Cinta akan menghimpun banyak pengorbanan. Seberapa rasa cinta yang dipunyai, maka pengorbanan yang dikeluarkan pun akan semakin besar. Cinta berarti tunduk. Cinta berarti kepatuhan. Itu berarti jika ada cinta, maka bersiaplah melakukan pengorbanan. Lihatlah bagaimana seorang hamba yang mengaku cinta kepada Rabb-nya. Saat ia mengatakan bahwa ia mencintai Tuhan-nya, dengan begitu dia harus tunduk dan patuh kepada apa saja yang diperintahkan dan dilarang. Rela mengorbankan waktu, kesibukan, kesukaan, dan kecenderungan untuk bisa tetap mencintai Tuhan-nya. Memang cinta kepada Rabb adalah cinta tertinggi, tidak ada alasan untuk tidak melakukan pengorbanan. Bagaimana dengan cinta kepada manusia?. Meski cinta kepada Rabb, tidak boleh dipersamakan dengan kecintaan kepada lainnya, tetapi tetap saja cinta kepada sesame manusia pun akan tetap menghimpun pengorbanan. Mengaku cinta pada apapun di dunia ini, berarti bersiap memberikan pengorbanan. Bisa jadi dalam wujud waktu. Bisa jadi dalam bentuk harta. Bisa jadi dalam bentuk perhatian. Bisa jadi dalam bentuk perasaan. Bagian terakhir inilah yang sering menguji rasa cinta. Karena tak ada satupun diantara manusia yang akan benar-benar sempurna. Tak ada yang luput dari kekurangan. Tak ada satu pun manusia yang tak punya kesalahan. Bagaimana mengelola perasaan cinta, jika suatu saat harus dihadapkan pada kesalahan, kekurangan, kecerobohan, kemarahan dari orang dengannya kita telah mendedikasikan rasa cinta. APakah rasa cinta yang telah hadir, atau mungkin yang telah lama ada, atau mungkin yang telah bangga kita kabarkan, atau mungkin yang telah kita gumamkan untuk selalu kita pertahankan dan diperjuangkan akan segera memudar karenanya?. Apakah benar, cinta yang begitu bangga dimiliki begitu mudahnya hilang?. Disinilah cinta akan diuji pengorbanannya. Dari kesemuanya, yang diperlukan adalah pengorbanan untuk menerima kekurangan, memaafkan, dan menuntun menjadi lebih baik. Bukan cinta namanya ketika diuji dengan ketidaksempurnaan langsung pergi dan berpaling. Itu cinta yang belum teruji. Itu cinta yang tak siap menerima. Cinta yang tak bersedia mengorbankan kekecewaannya untuk memperbaiki.
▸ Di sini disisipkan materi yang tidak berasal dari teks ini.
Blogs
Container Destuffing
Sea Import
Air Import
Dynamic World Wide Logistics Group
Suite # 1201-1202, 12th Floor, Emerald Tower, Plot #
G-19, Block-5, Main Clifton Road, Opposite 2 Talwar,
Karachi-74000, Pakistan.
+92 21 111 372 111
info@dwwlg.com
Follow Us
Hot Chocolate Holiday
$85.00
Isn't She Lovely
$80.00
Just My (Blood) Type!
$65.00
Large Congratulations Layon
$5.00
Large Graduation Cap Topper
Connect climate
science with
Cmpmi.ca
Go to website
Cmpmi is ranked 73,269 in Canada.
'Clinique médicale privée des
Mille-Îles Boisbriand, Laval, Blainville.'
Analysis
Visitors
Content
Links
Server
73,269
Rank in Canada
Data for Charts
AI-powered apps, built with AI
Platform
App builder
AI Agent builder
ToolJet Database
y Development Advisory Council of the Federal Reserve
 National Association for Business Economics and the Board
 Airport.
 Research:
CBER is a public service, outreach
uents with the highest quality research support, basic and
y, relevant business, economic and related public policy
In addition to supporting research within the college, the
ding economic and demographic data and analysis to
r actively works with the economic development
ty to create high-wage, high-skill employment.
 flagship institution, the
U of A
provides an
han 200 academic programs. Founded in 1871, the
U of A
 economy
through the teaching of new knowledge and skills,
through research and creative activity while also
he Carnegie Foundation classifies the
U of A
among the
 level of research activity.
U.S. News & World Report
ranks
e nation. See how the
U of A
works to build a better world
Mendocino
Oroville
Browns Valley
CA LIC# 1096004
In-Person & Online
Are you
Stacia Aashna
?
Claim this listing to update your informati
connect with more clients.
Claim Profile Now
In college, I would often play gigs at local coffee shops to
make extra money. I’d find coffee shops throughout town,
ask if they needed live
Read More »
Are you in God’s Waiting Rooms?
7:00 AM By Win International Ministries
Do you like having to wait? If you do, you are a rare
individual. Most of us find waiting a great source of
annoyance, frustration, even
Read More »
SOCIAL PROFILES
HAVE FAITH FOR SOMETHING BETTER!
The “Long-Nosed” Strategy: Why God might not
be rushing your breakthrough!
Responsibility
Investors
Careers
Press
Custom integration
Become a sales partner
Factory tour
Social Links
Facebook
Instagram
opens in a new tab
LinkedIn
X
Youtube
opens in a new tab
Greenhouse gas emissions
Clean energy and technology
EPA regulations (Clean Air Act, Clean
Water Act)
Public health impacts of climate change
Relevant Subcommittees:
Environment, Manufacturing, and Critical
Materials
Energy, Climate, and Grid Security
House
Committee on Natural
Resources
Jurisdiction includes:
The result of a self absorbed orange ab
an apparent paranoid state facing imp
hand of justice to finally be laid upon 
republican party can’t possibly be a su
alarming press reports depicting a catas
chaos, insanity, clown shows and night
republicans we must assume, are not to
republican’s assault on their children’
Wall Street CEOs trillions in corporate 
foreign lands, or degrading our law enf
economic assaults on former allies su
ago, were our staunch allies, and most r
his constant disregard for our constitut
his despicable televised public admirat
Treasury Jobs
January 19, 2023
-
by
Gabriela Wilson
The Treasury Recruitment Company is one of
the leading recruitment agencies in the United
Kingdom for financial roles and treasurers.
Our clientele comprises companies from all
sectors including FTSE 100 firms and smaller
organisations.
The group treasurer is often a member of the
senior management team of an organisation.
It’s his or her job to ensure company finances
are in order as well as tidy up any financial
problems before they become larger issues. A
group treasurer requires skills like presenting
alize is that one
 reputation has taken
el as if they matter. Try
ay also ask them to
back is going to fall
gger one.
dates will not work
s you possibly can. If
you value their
Apapun legitimasi dari cinta yang diucapkan. Ingatlah pelajaran kali ini, bahwa: “cinta tak selalu mengoleksi kata senang. Cinta tak memilih kondisi. Cinta tak memilah waktu. Dan cinta akan selalu menghimpun banyak pengorbanan”. Trima kasih ibu…..
Tulisan terinspirasi dari sosok ibu yang dikirimkan Allah untukku. Semoga Allah selalu dalam lindungan Allah. Bapak… Syafaakallah.. Laa Ba’sa Thohuurun Insya Allah. Smoga lekas sembuh.